Angielski (i nie tylko) dla niemowląt...

     "Wiek a nauka języka obcego" ten temat jest już w pełni rozwinięty i wiemy, że im wcześniej, tym lepiej.Dlatego, gdy byłam w ciąży, wspólnie z mężem postanowiliśmy,że ja mówię po polsku a mąż tylko i wyłącznie po angielsku (z racji jego pięknego brytyjskiego akcentu!).

Miało być tak idealnie, jednak w praktyce kompletna klapa. Pomimo tego, że mąż mówi po angielsku lepiej niż po polsku nie czuł się z tym zbyt komfortowo. W środowisku gdzie wszyscy mówili po polsku nie czuł się naturalnie i na tyle swobodnie, aby on jako jedyny mówił do córki po angielsku. Teraz gdy minęło już 5 miesięcy, a moje próby przekonania go poszły na nic, dochodzę do wniosku, że sama muszę zadbać o tę wspaniałą umiejętność posługiwania się j. obcym przez moje dziecko. Nie potrafię wyrazić wszystkich swoich emocji po angielsku, zatem nie mogę przejąć roli męża... a więc jak to zrobić?


     Wpadłam na pewien pomysł, którym się z chęcią podzielę. Ponieważ przyda się on rodzicom chcących nauczyć j. angielskiego swoich dzieci (nawet, a raczej przede wszystkim tym rodzicom, którzy nie znają biegle języka)

      Postanowiłam, że raz dziennie będę organizowała córce zabawę, w której będziemy się porozumiewały tylko po angielsku. ( Na początku oczywiście będzie to mój monolog, jednak z czasem powinno się to zmienić). Przed każdą zabawą przygotuje sobie słownictwo i zwroty, które będę potrzebowała. (No dobra... pewnie będę improwizowała podczas zabawy, bo aż tak źle z tym moim angielskim nie ma.) Aczkolwiek specjalnie dla was do każdej zabawy umieszczę taką listę zwrotów.

      Zabawy, które będę przedstawiała nie muszą służyć tylko do nauki języka angielskiego, można również prowadzić je po polsku. (Rozwój mowy jest ważny!) Ponadto będą to zabawy ruchowe, sensoryczne, manipulacyjne, konstrukcyjne itp. Każda zabawa poza aspektem mowy będzie również wpływa na rozwój innych umiejętności... Podczas których dziecko będzie się osłuchiwało z językiem (polskim, angielskim, bądź każdym innym)

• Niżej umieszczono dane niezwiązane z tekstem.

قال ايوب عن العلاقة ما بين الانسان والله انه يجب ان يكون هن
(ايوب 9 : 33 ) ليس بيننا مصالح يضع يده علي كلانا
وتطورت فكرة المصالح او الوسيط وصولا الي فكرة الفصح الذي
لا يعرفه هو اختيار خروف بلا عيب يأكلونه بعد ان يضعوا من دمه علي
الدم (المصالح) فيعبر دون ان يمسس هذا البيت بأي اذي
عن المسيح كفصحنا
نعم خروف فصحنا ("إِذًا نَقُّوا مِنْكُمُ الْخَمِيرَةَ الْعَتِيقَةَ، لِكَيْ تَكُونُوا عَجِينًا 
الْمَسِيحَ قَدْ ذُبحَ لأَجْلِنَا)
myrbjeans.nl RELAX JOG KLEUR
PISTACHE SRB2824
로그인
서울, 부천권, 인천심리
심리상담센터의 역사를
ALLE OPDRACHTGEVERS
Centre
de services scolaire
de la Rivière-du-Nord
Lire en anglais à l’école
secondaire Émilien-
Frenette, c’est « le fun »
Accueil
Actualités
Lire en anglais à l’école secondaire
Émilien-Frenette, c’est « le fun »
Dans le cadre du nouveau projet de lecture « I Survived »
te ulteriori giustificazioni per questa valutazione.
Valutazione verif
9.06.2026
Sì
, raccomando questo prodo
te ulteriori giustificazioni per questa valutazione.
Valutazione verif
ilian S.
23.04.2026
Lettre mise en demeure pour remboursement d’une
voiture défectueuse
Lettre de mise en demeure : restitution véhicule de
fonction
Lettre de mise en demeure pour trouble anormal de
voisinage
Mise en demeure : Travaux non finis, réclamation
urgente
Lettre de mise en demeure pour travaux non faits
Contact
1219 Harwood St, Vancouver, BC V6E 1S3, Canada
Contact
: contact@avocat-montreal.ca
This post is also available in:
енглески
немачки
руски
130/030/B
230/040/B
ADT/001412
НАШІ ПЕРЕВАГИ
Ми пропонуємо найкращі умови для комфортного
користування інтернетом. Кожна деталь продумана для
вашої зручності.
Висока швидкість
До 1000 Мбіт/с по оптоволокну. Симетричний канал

Na początek, tak na rozgrzewkę kilka niezbędnych zwrotów, przydatnych podczas każdej zabawy.

Na rozpoczęcie zabawy - zachęcenie
(name), we are going to have fun - hej (imie) będziemy się dobrze bawic
(name) do you want to play? - (imie) chcesz sie pobawic?
I have something for you... - mam coś dla Ciebie...
Look what is this? - Patrz co to?
Look what I have - Patrz co mam

Gdy chcemy czegoś zabronić
No, thank you - nie dziękuje
Don't do that please - nie rob tego prosze
We don't play like that - tak się nie bawimy
Don't put it in your mouth, please - nie bierz tego do buzi, prosze

Gdy chcemy pochwalić
Wow, that was great - łał to było wspaniałe
That is great - to jest super
Bravo, you did it well - brawo zrobiłes to dobrze
Wow, (name) I am proud of you - łał, (imię) jestem z Ciebie dumna/y
Well done! - dobrze zrobione!

Na zakończenie zabawy
Did you have fun?- Dobrze się bawiłeś?
Did you enjoy it? - Podobało Ci się?
Ok we need to finish now- Ok musimy kończyć
Ok, it's finished - ok, koniec

 Aha taka rada dla rodziców tych nie za bardzo znających j. angielski, zachęcam do sprawdzenia poprawnej wymowy na translate.google.pl

Jeżeli brakuje jakiś zwrotów, bądź musieliście coś powiedzieć podczas zabawy a tego tutaj nie znaleźliście. Jeżeli o czymś zapomniałam to będę wdzięczna za komentarz, który pomoże mi uzupełnić braki.